- Directed by: Adam Wingard
- Written by: E. L. Katz
- Produced by: E. L. Katz Peter Katz
- Cinematography: Andor Becsi Michael "Bear" Praytor
- Music by: Zombi
- Production company: Population 1280 Films
- Distributed by: Synapse Films
- Release date: July 14, 2007 (Fantasia);
- Running time: 89 minutes
- Country: United States
- Language: English

= Home Sick =

Home Sick is a 2007 American independent horror film written by E. L. Katz and directed by Adam Wingard in his directorial debut.

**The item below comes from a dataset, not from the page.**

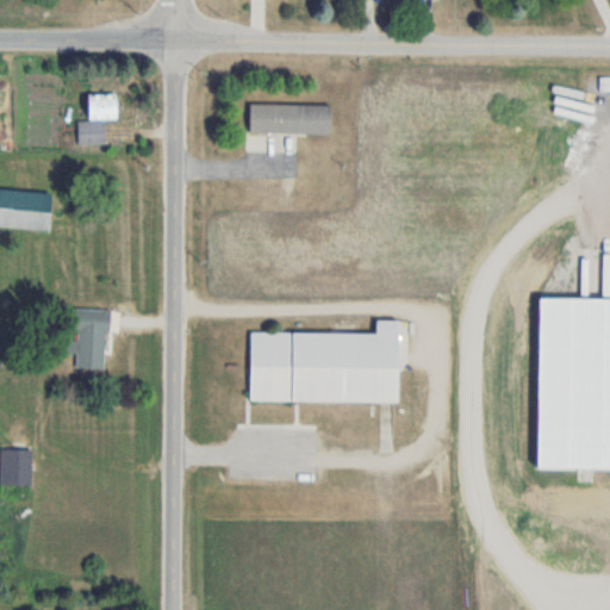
[(113,119),(113,94),(83,94),(83,143),(104,143),(104,119),(113,119)]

The film had its world premiere at the 2007 Fantasia International Film Festival.

== Plot ==
A strange man crashes a party and asks each person to name the person they hate. With some prodding, they all answer the stranger. When the named people die in horrible ways, the party-goers suspect that the stranger is a spree killer.

==Cast==
- Will Akers as Robert
- Brandon Carroll as Devin
- Patrick Engel as Mathew
- Shaina Fewell as Alexis
- Jeff Dylan Graham as Ben
- L.C. Holt as Anthony
- E. L. Katz as The Cashier
- Matt Lero as Tim
- Bill Moseley as "Mr. Suitcase"
- Forrest Pitts as Mark
- Lindley Praytor as Claire (as Lindley Evans)
- Tiffany Shepis as Candice
- Jonathan Thornton as Boss
- Tom Towles as Uncle Johnny
- XZanthia as Call Girl #1

== Production ==
The film took almost six years to be released in its final cut.

== Release ==
Home Sick director's cut debuted on 14 July 2007 at the Fantasia International Film Festival, and opened in other film festivals on the dates given below.

| Region | Release date | Festival |
|---|---|---|
| Canada | July 14, 2007 | Fantasia International Film Festival |
| United States | October 6, 2007 | Cinema Wasteland Convention |

=== Home release ===
Home Sick was released on DVD in the United States on August 26, 2008.

== Reception ==
Bloody Disgusting rated it 3/5 stars and wrote that the film is "absolutely worth the wait. It’s not the best low budget horror film to ever come along but it definitely hits a home run with the special effects work". Adam Tyner of DVD Talk rated it 3/5 stars and called it "sick, twisted, and really offbeat." Paul Pritchard of DVD Verdict criticized the film for its focus on gore over story.